##### Provided data #####

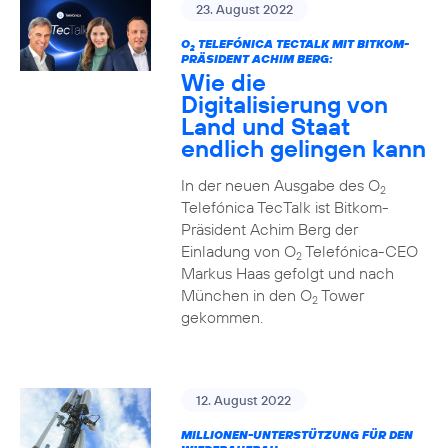
23. August 2022
O
TELEFÓNICA TECTALK MIT BITKOM-
2
PRÄSIDENT ACHIM BERG:
Wie die
Digitalisierung von
Land und Staat
endlich gelingen kann
In der neuen Ausgabe des O
2
Telefónica TecTalk ist Bitkom-
Präsident Achim Berg der
Einladung von O
Telefónica-CEO
2
Markus Haas gefolgt und nach
München in den O
Tower
2
gekommen.
12. August 2022
MILLIONEN-UNTERSTÜTZUNG FÜR DEN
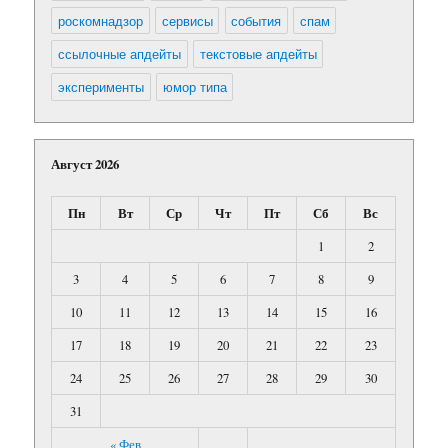
роскомнадзор
сервисы
события
спам
ссылочные апдейты
текстовые апдейты
эксперименты
юмор типа
Август 2026
Пн
Вт
Ср
Чт
Пт
Сб
Вс
1
2
3
4
5
6
7
8
9
10
11
12
13
14
15
16
17
18
19
20
21
22
23
24
25
26
27
28
29
30
31
« Фев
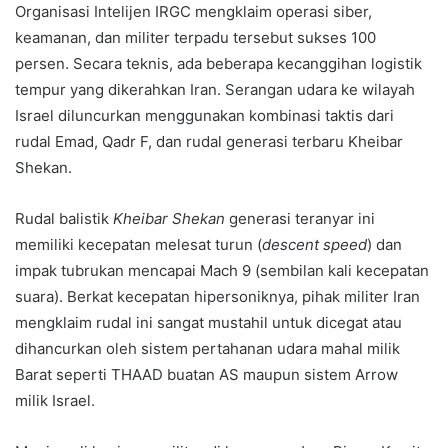
Organisasi Intelijen IRGC mengklaim operasi siber,
keamanan, dan militer terpadu tersebut sukses 100
persen. Secara teknis, ada beberapa kecanggihan logistik
tempur yang dikerahkan Iran. Serangan udara ke wilayah
Israel diluncurkan menggunakan kombinasi taktis dari
rudal Emad, Qadr F, dan rudal generasi terbaru Kheibar
Shekan.
Rudal balistik
Kheibar Shekan
generasi teranyar ini
memiliki kecepatan melesat turun (
descent speed
) dan
impak tubrukan mencapai Mach 9 (sembilan kali kecepatan
suara). Berkat kecepatan hipersoniknya, pihak militer Iran
mengklaim rudal ini sangat mustahil untuk dicegat atau
dihancurkan oleh sistem pertahanan udara mahal milik
Barat seperti THAAD buatan AS maupun sistem Arrow
milik Israel.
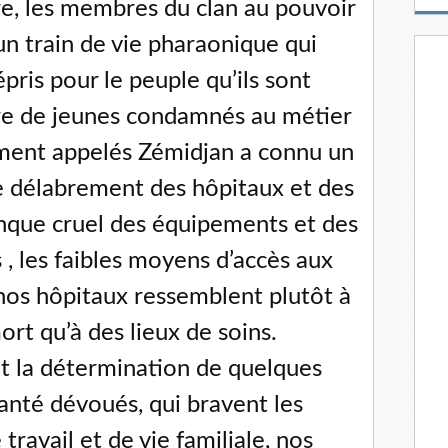
re, les membres du clan au pouvoir
m
a
 un train de vie pharaonique qui
i
l
épris pour le peuple qu’ils sont
re de jeunes condamnés au métier
ent appelés Zémidjan a connu un
de délabrement des hôpitaux et des
anque cruel des équipements et des
 , les faibles moyens d’accès aux
os hôpitaux ressemblent plutôt à
rt qu’à des lieux de soins.
t la détermination de quelques
anté dévoués, qui bravent les
ravail et de vie familiale, nos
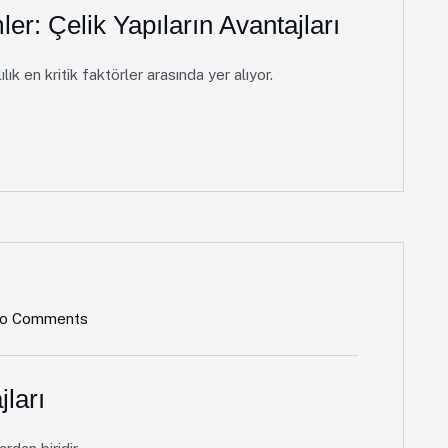
r: Çelik Yapıların Avantajları
k en kritik faktörler arasında yer alıyor.
o Comments
jları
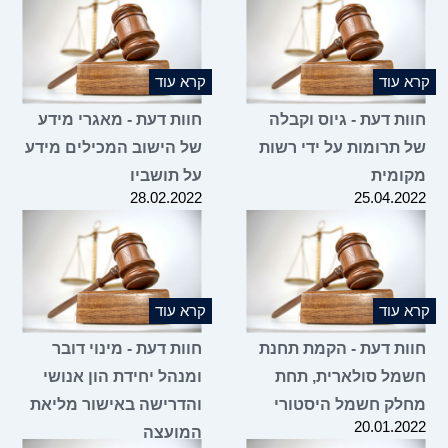
קרא עוד
קרא עוד
חוות דעת - גיוס וקבלה
חוות דעת - מאגרי מידע
של תרומות על ידי רשות
של הישוב המכילים מידע
מקומית
על תושביו
28.02.2022
25.04.2022
קרא עוד
קרא עוד
חוות דעת - הקמת תחנת
חוות דעת - מינוי דובר
חשמל סולארית, תחת
ומנהל יחידת הון אנושי
מחלק חשמל היסטורי
והדרישה באישור מליאת
20.01.2022
המועצה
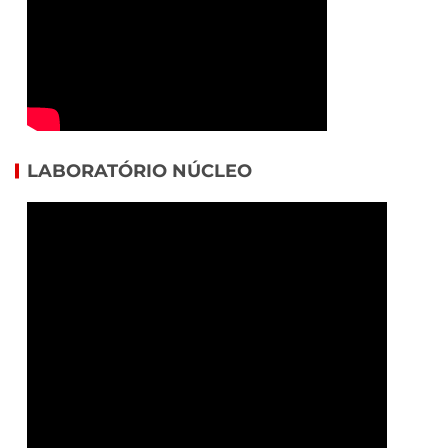
LABORATÓRIO NÚCLEO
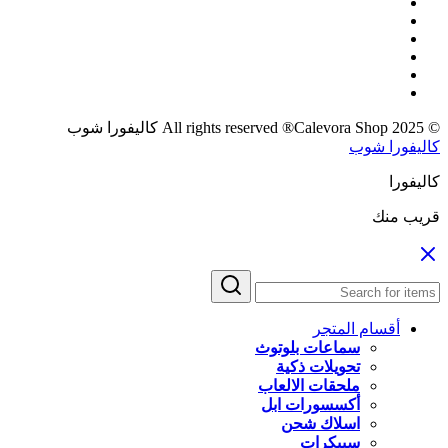
© 2025 All rights reserved ®Calevora Shop كاليفورا شوب
كاليفورا شوب
كاليفورا
قريب منك
أقسام المتجر
سماعات بلوتوث
تحويلات ذكية
ملحقات الالعاب
أكسسورات ابل
اسلاك شحن
سبيكرات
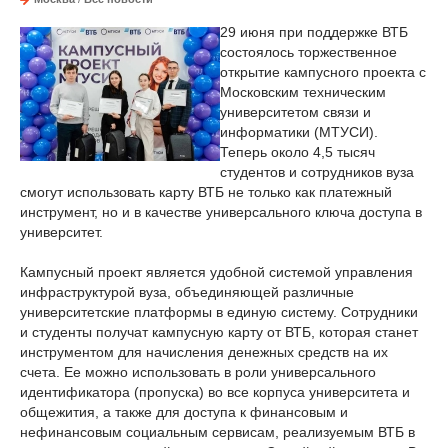
29 июня при поддержке ВТБ
состоялось торжественное
открытие кампусного проекта с
Московским техническим
университетом связи и
информатики (МТУСИ).
Теперь около 4,5 тысяч
студентов и сотрудников вуза
смогут использовать карту ВТБ не только как платежный
инструмент, но и в качестве универсального ключа доступа в
университет.
Кампусный проект является удобной системой управления
инфраструктурой вуза, объединяющей различные
университетские платформы в единую систему. Сотрудники
и студенты получат кампусную карту от ВТБ, которая станет
инструментом для начисления денежных средств на их
счета. Ее можно использовать в роли универсального
идентификатора (пропуска) во все корпуса университета и
общежития, а также для доступа к финансовым и
нефинансовым социальным сервисам, реализуемым ВТБ в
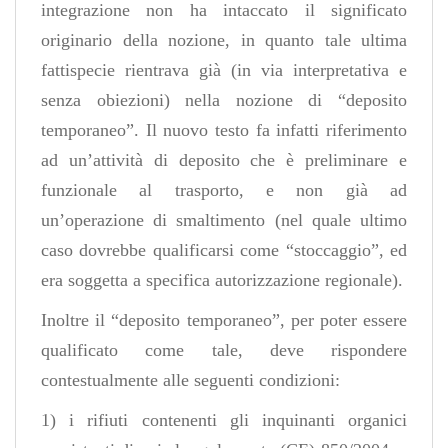
integrazione non ha intaccato il significato
originario della nozione, in quanto tale ultima
fattispecie rientrava già (in via interpretativa e
senza obiezioni) nella nozione di “deposito
temporaneo”. Il nuovo testo fa infatti riferimento
ad un’attività di deposito che è preliminare e
funzionale al trasporto, e non già ad
un’operazione di smaltimento (nel quale ultimo
caso dovrebbe qualificarsi come “stoccaggio”, ed
era soggetta a specifica autorizzazione regionale).
Inoltre il “deposito temporaneo”, per poter essere
qualificato come tale, deve rispondere
contestualmente alle seguenti condizioni:
1) i rifiuti contenenti gli inquinanti organici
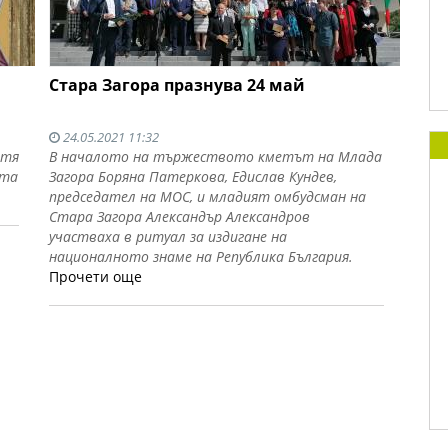
Стара Загора празнува 24 май
24.05.2021 11:32
атя
В началото на тържеството кметът на Млада
ата
Загора Боряна Патеркова, Едислав Кундев,
председател на МОС, и младият омбудсман на
Стара Загора Александър Александров
участваха в ритуал за издигане на
националното знаме на Република България.
Прочети още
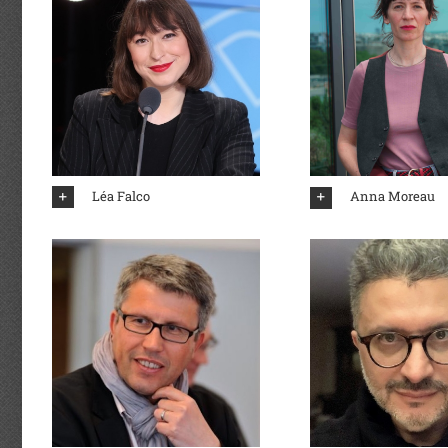
Léa Falco
Anna Moreau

#####

- _What you need to do_: Each line of the records is to be reproduced exactly, and each picture dropped.

- _Task answer_:
23. August 2022
O
TELEFÓNICA TECTALK MIT BITKOM-
2
PRÄSIDENT ACHIM BERG:
Wie die
Digitalisierung von
Land und Staat
endlich gelingen kann
In der neuen Ausgabe des O
2
Telefónica TecTalk ist Bitkom-
Präsident Achim Berg der
Einladung von O
Telefónica-CEO
2
Markus Haas gefolgt und nach
München in den O
Tower
2
gekommen.
12. August 2022
MILLIONEN-UNTERSTÜTZUNG FÜR DEN
роскомнадзор
сервисы
события
спам
ссылочные апдейты
текстовые апдейты
эксперименты
юмор типа
Август 2026
Пн
Вт
Ср
Чт
Пт
Сб
Вс
1
2
3
4
5
6
7
8
9
10
11
12
13
14
15
16
17
18
19
20
21
22
23
24
25
26
27
28
29
30
31
« Фев
Organisasi Intelijen IRGC mengklaim operasi siber,
keamanan, dan militer terpadu tersebut sukses 100
persen. Secara teknis, ada beberapa kecanggihan logistik
tempur yang dikerahkan Iran. Serangan udara ke wilayah
Israel diluncurkan menggunakan kombinasi taktis dari
rudal Emad, Qadr F, dan rudal generasi terbaru Kheibar
Shekan.
Rudal balistik
Kheibar Shekan
generasi teranyar ini
memiliki kecepatan melesat turun (
descent speed
) dan
impak tubrukan mencapai Mach 9 (sembilan kali kecepatan
suara). Berkat kecepatan hipersoniknya, pihak militer Iran
mengklaim rudal ini sangat mustahil untuk dicegat atau
dihancurkan oleh sistem pertahanan udara mahal milik
Barat seperti THAAD buatan AS maupun sistem Arrow
milik Israel.
re, les membres du clan au pouvoir
m
a
 un train de vie pharaonique qui
i
l
épris pour le peuple qu’ils sont
re de jeunes condamnés au métier
ent appelés Zémidjan a connu un
de délabrement des hôpitaux et des
anque cruel des équipements et des
 , les faibles moyens d’accès aux
os hôpitaux ressemblent plutôt à
rt qu’à des lieux de soins.
t la détermination de quelques
anté dévoués, qui bravent les
ravail et de vie familiale, nos
r: Çelik Yapıların Avantajları
k en kritik faktörler arasında yer alıyor.
o Comments
jları
קרא עוד
קרא עוד
חוות דעת - גיוס וקבלה
חוות דעת - מאגרי מידע
של תרומות על ידי רשות
של הישוב המכילים מידע
מקומית
על תושביו
28.02.2022
25.04.2022
קרא עוד
קרא עוד
חוות דעת - הקמת תחנת
חוות דעת - מינוי דובר
חשמל סולארית, תחת
ומנהל יחידת הון אנושי
מחלק חשמל היסטורי
והדרישה באישור מליאת
20.01.2022
המועצה
LABORATÓRIO NÚCLEO
© 2025 All rights reserved ®Calevora Shop كاليفورا شوب
كاليفورا شوب
كاليفورا
قريب منك
أقسام المتجر
سماعات بلوتوث
تحويلات ذكية
ملحقات الالعاب
أكسسورات ابل
اسلاك شحن
سبيكرات
29 июня при поддержке ВТБ
состоялось торжественное
открытие кампусного проекта с
Московским техническим
университетом связи и
информатики (МТУСИ).
Теперь около 4,5 тысяч
студентов и сотрудников вуза
смогут использовать карту ВТБ не только как платежный
инструмент, но и в качестве универсального ключа доступа в
университет.
Кампусный проект является удобной системой управления
инфраструктурой вуза, объединяющей различные
университетские платформы в единую систему. Сотрудники
и студенты получат кампусную карту от ВТБ, которая станет
инструментом для начисления денежных средств на их
счета. Ее можно использовать в роли универсального
идентификатора (пропуска) во все корпуса университета и
общежития, а также для доступа к финансовым и
нефинансовым социальным сервисам, реализуемым ВТБ в
integrazione non ha intaccato il significato
originario della nozione, in quanto tale ultima
fattispecie rientrava già (in via interpretativa e
senza obiezioni) nella nozione di “deposito
temporaneo”. Il nuovo testo fa infatti riferimento
ad un’attività di deposito che è preliminare e
funzionale al trasporto, e non già ad
un’operazione di smaltimento (nel quale ultimo
caso dovrebbe qualificarsi come “stoccaggio”, ed
era soggetta a specifica autorizzazione regionale).
Inoltre il “deposito temporaneo”, per poter essere
qualificato come tale, deve rispondere
contestualmente alle seguenti condizioni:
1) i rifiuti contenenti gli inquinanti organici
Стара Загора празнува 24 май
24.05.2021 11:32
атя
В началото на тържеството кметът на Млада
ата
Загора Боряна Патеркова, Едислав Кундев,
председател на МОС, и младият омбудсман на
Стара Загора Александър Александров
участваха в ритуал за издигане на
националното знаме на Република България.
Прочети още
Léa Falco
Anna Moreau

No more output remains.